Ils sont seuls et vivent un peu en autarcie, Alyssa la mère de Robin est morte récemment, Robin fréquente l’école mais la vie est dure pour un enfant comme lui. La tolérance des enseignants et enfants est très précaire hélas.
Le père tente de faire oublier à l’enfant les difficultés de l’école :
« Un soir de la mi-août, il demanda une planète avant de se coucher. Je lui offris Chromat. Elle avait neuf lunes et deux soleils, l'un petit et rouge, l'autre grand et bleu. Ce qui produisait trois types de jour de longueur différente, quatre types d'aube et de couchant, des dizaines d'éclipses possibles, et d'innombrables saveurs de crépuscule et de nuit. La poussière dans l'atmosphère transformait les deux types de lumière solaire en aquarelles tourbillonnantes. Les langues de ce monde avaient pas moins de deux cents mots pour désigner la tristesse et trois cents pour la joie ».
Ecologistes dans l’âme père et fils sont en veille permanente pour surveiller l’extinction des espèces, les ravages du climat, la souffrance animale.
Robin hypersensible tolère mal ces destructions annoncées et fort des convictions de sa mère il dessine sur le sujet en permanence.
Les ravages du climat ?
Bientôt c’est le parcours du combattant pour Théo qui risque de voir son fils contraint de prendre des traitements miracle pour freiner son émotivité et son instabilité émotionnelle.
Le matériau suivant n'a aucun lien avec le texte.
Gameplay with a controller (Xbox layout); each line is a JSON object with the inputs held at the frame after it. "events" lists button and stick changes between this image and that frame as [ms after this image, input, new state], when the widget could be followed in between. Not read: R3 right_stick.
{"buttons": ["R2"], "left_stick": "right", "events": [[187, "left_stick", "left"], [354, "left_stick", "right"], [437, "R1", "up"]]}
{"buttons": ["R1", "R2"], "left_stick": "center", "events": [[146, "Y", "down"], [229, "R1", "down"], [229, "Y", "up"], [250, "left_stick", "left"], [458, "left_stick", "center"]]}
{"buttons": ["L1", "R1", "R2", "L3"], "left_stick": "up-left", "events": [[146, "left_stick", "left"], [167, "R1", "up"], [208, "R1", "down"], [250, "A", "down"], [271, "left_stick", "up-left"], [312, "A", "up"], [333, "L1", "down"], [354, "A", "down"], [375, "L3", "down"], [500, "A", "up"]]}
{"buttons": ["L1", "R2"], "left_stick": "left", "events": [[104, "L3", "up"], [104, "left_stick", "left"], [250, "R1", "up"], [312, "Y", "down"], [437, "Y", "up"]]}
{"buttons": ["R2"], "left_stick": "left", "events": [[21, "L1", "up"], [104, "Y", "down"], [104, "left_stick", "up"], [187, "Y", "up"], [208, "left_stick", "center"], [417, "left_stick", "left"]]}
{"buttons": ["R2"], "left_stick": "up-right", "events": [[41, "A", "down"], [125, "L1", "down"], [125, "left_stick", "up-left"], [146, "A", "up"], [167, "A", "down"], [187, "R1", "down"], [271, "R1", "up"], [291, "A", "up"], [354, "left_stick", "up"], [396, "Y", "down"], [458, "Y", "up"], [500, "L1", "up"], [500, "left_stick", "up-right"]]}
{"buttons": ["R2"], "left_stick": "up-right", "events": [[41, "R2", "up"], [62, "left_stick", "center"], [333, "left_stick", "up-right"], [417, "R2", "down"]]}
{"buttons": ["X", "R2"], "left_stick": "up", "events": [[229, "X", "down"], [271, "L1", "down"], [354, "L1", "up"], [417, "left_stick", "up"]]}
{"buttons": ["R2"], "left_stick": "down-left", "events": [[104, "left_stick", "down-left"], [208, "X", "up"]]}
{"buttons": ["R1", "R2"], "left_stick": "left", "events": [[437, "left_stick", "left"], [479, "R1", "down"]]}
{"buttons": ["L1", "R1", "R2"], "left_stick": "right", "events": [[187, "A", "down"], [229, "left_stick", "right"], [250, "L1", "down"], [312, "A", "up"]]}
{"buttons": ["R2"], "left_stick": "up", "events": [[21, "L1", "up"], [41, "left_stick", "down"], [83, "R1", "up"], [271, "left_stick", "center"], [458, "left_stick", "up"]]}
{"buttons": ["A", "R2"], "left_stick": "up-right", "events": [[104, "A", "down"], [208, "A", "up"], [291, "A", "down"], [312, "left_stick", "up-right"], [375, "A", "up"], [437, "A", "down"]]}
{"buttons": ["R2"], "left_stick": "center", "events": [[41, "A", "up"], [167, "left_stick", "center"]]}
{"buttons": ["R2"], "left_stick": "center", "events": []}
Ne voulant pas que l'on administre un traitement à base de psychotropes à son fils il fait appel à une de ses connaissances , un neurologue qui travaille sur la cartographie des émotions, neurologue qui m’a rappelé Antonio Damasio dont les livres m’ont passionné.
la cartographie de nos émotions
Le neurologue lui propose un traitement expérimental, exempt de toute chimie et basé sur le feedback neurologique permettant de rééduquer les perceptions et les émotions à l’aide d'enregistrements faits autrefois sur la mère de Robin.
Robin nous rappelle combien passons à coté des beautés du monde, des choses importantes.
« Les choses les plus banales ralentissaient son pas. Une fourmilière. Un écureuil gris. Une feuille de chêne sur le trottoir, aux nervures rouges comme de la réglisse ».
Il est fort d’un espoir fort « T'inquiète pas, papa. Nous, on trouvera peut-être pas la solution. Mais la Terre, si »
L’empathie de Robin pour le monde se développe.
Ce père qui enveloppe son enfant de tendresse et fait preuve d’une complicité poétique, est émouvant, leurs échanges sont magnifiques, parfois drôles, la relation est fusionnelle entre le père et le fils. Théo est paniqué par l’impossibilité qu’il a d’aider son fils.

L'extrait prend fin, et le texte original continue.